__To do__. In your copy, include every line of the listing below exactly but none of the pictures.
● ● ● ● ● ● ●
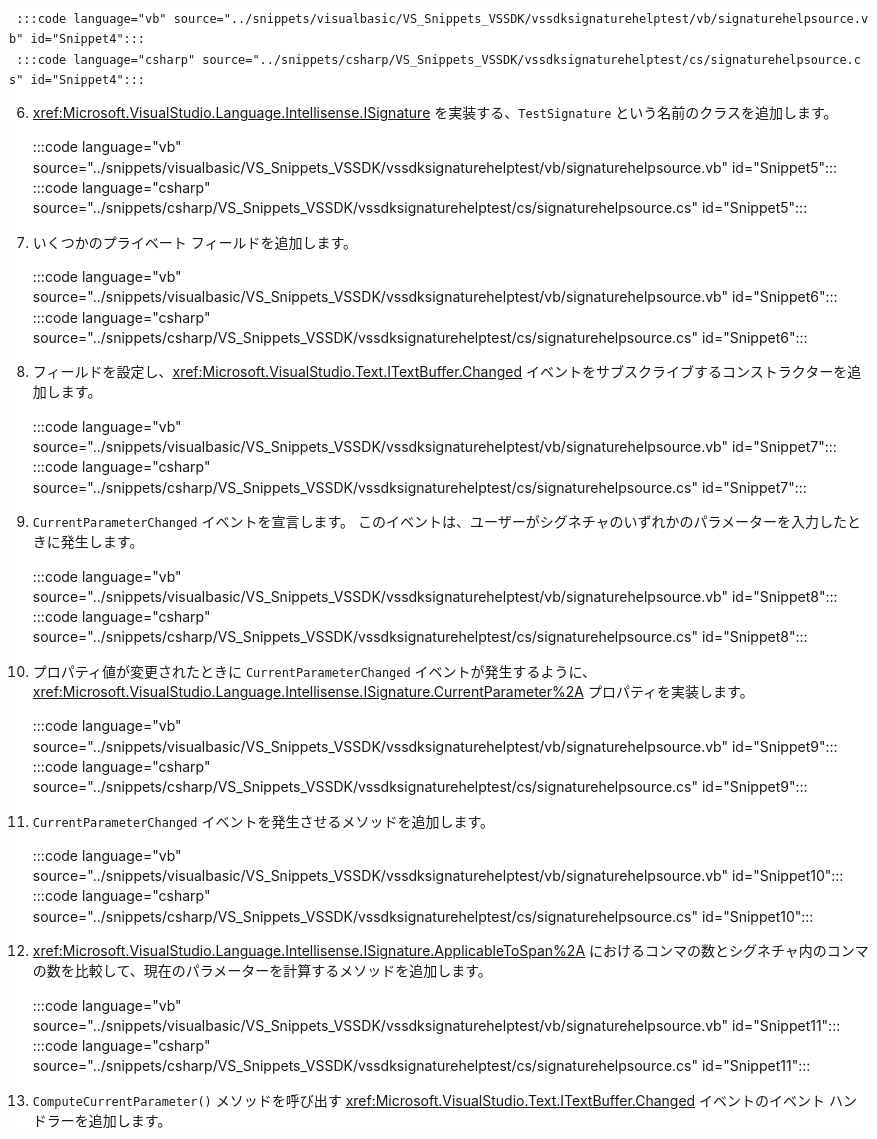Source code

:      :::code language="vb" source="../snippets/visualbasic/VS_Snippets_VSSDK/vssdksignaturehelptest/vb/signaturehelpsource.vb" id="Snippet4":::
     :::code language="csharp" source="../snippets/csharp/VS_Snippets_VSSDK/vssdksignaturehelptest/cs/signaturehelpsource.cs" id="Snippet4":::

6. <xref:Microsoft.VisualStudio.Language.Intellisense.ISignature> を実装する、`TestSignature` という名前のクラスを追加します。

     :::code language="vb" source="../snippets/visualbasic/VS_Snippets_VSSDK/vssdksignaturehelptest/vb/signaturehelpsource.vb" id="Snippet5":::
     :::code language="csharp" source="../snippets/csharp/VS_Snippets_VSSDK/vssdksignaturehelptest/cs/signaturehelpsource.cs" id="Snippet5":::

7. いくつかのプライベート フィールドを追加します。

     :::code language="vb" source="../snippets/visualbasic/VS_Snippets_VSSDK/vssdksignaturehelptest/vb/signaturehelpsource.vb" id="Snippet6":::
     :::code language="csharp" source="../snippets/csharp/VS_Snippets_VSSDK/vssdksignaturehelptest/cs/signaturehelpsource.cs" id="Snippet6":::

8. フィールドを設定し、<xref:Microsoft.VisualStudio.Text.ITextBuffer.Changed> イベントをサブスクライブするコンストラクターを追加します。

     :::code language="vb" source="../snippets/visualbasic/VS_Snippets_VSSDK/vssdksignaturehelptest/vb/signaturehelpsource.vb" id="Snippet7":::
     :::code language="csharp" source="../snippets/csharp/VS_Snippets_VSSDK/vssdksignaturehelptest/cs/signaturehelpsource.cs" id="Snippet7":::

9. `CurrentParameterChanged` イベントを宣言します。 このイベントは、ユーザーがシグネチャのいずれかのパラメーターを入力したときに発生します。

     :::code language="vb" source="../snippets/visualbasic/VS_Snippets_VSSDK/vssdksignaturehelptest/vb/signaturehelpsource.vb" id="Snippet8":::
     :::code language="csharp" source="../snippets/csharp/VS_Snippets_VSSDK/vssdksignaturehelptest/cs/signaturehelpsource.cs" id="Snippet8":::

10. プロパティ値が変更されたときに `CurrentParameterChanged` イベントが発生するように、<xref:Microsoft.VisualStudio.Language.Intellisense.ISignature.CurrentParameter%2A> プロパティを実装します。

     :::code language="vb" source="../snippets/visualbasic/VS_Snippets_VSSDK/vssdksignaturehelptest/vb/signaturehelpsource.vb" id="Snippet9":::
     :::code language="csharp" source="../snippets/csharp/VS_Snippets_VSSDK/vssdksignaturehelptest/cs/signaturehelpsource.cs" id="Snippet9":::

11. `CurrentParameterChanged` イベントを発生させるメソッドを追加します。

     :::code language="vb" source="../snippets/visualbasic/VS_Snippets_VSSDK/vssdksignaturehelptest/vb/signaturehelpsource.vb" id="Snippet10":::
     :::code language="csharp" source="../snippets/csharp/VS_Snippets_VSSDK/vssdksignaturehelptest/cs/signaturehelpsource.cs" id="Snippet10":::

12. <xref:Microsoft.VisualStudio.Language.Intellisense.ISignature.ApplicableToSpan%2A> におけるコンマの数とシグネチャ内のコンマの数を比較して、現在のパラメーターを計算するメソッドを追加します。

     :::code language="vb" source="../snippets/visualbasic/VS_Snippets_VSSDK/vssdksignaturehelptest/vb/signaturehelpsource.vb" id="Snippet11":::
     :::code language="csharp" source="../snippets/csharp/VS_Snippets_VSSDK/vssdksignaturehelptest/cs/signaturehelpsource.cs" id="Snippet11":::

13. `ComputeCurrentParameter()` メソッドを呼び出す <xref:Microsoft.VisualStudio.Text.ITextBuffer.Changed> イベントのイベント ハンドラーを追加します。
● ● ● ● ● ● ●
__Exercise output__.
Source code

:      :::code language="vb" source="../snippets/visualbasic/VS_Snippets_VSSDK/vssdksignaturehelptest/vb/signaturehelpsource.vb" id="Snippet4":::
     :::code language="csharp" source="../snippets/csharp/VS_Snippets_VSSDK/vssdksignaturehelptest/cs/signaturehelpsource.cs" id="Snippet4":::

6. <xref:Microsoft.VisualStudio.Language.Intellisense.ISignature> を実装する、`TestSignature` という名前のクラスを追加します。

     :::code language="vb" source="../snippets/visualbasic/VS_Snippets_VSSDK/vssdksignaturehelptest/vb/signaturehelpsource.vb" id="Snippet5":::
     :::code language="csharp" source="../snippets/csharp/VS_Snippets_VSSDK/vssdksignaturehelptest/cs/signaturehelpsource.cs" id="Snippet5":::

7. いくつかのプライベート フィールドを追加します。

     :::code language="vb" source="../snippets/visualbasic/VS_Snippets_VSSDK/vssdksignaturehelptest/vb/signaturehelpsource.vb" id="Snippet6":::
     :::code language="csharp" source="../snippets/csharp/VS_Snippets_VSSDK/vssdksignaturehelptest/cs/signaturehelpsource.cs" id="Snippet6":::

8. フィールドを設定し、<xref:Microsoft.VisualStudio.Text.ITextBuffer.Changed> イベントをサブスクライブするコンストラクターを追加します。

     :::code language="vb" source="../snippets/visualbasic/VS_Snippets_VSSDK/vssdksignaturehelptest/vb/signaturehelpsource.vb" id="Snippet7":::
     :::code language="csharp" source="../snippets/csharp/VS_Snippets_VSSDK/vssdksignaturehelptest/cs/signaturehelpsource.cs" id="Snippet7":::

9. `CurrentParameterChanged` イベントを宣言します。 このイベントは、ユーザーがシグネチャのいずれかのパラメーターを入力したときに発生します。

     :::code language="vb" source="../snippets/visualbasic/VS_Snippets_VSSDK/vssdksignaturehelptest/vb/signaturehelpsource.vb" id="Snippet8":::
     :::code language="csharp" source="../snippets/csharp/VS_Snippets_VSSDK/vssdksignaturehelptest/cs/signaturehelpsource.cs" id="Snippet8":::

10. プロパティ値が変更されたときに `CurrentParameterChanged` イベントが発生するように、<xref:Microsoft.VisualStudio.Language.Intellisense.ISignature.CurrentParameter%2A> プロパティを実装します。

     :::code language="vb" source="../snippets/visualbasic/VS_Snippets_VSSDK/vssdksignaturehelptest/vb/signaturehelpsource.vb" id="Snippet9":::
     :::code language="csharp" source="../snippets/csharp/VS_Snippets_VSSDK/vssdksignaturehelptest/cs/signaturehelpsource.cs" id="Snippet9":::

11. `CurrentParameterChanged` イベントを発生させるメソッドを追加します。

     :::code language="vb" source="../snippets/visualbasic/VS_Snippets_VSSDK/vssdksignaturehelptest/vb/signaturehelpsource.vb" id="Snippet10":::
     :::code language="csharp" source="../snippets/csharp/VS_Snippets_VSSDK/vssdksignaturehelptest/cs/signaturehelpsource.cs" id="Snippet10":::

12. <xref:Microsoft.VisualStudio.Language.Intellisense.ISignature.ApplicableToSpan%2A> におけるコンマの数とシグネチャ内のコンマの数を比較して、現在のパラメーターを計算するメソッドを追加します。

     :::code language="vb" source="../snippets/visualbasic/VS_Snippets_VSSDK/vssdksignaturehelptest/vb/signaturehelpsource.vb" id="Snippet11":::
     :::code language="csharp" source="../snippets/csharp/VS_Snippets_VSSDK/vssdksignaturehelptest/cs/signaturehelpsource.cs" id="Snippet11":::

13. `ComputeCurrentParameter()` メソッドを呼び出す <xref:Microsoft.VisualStudio.Text.ITextBuffer.Changed> イベントのイベント ハンドラーを追加します。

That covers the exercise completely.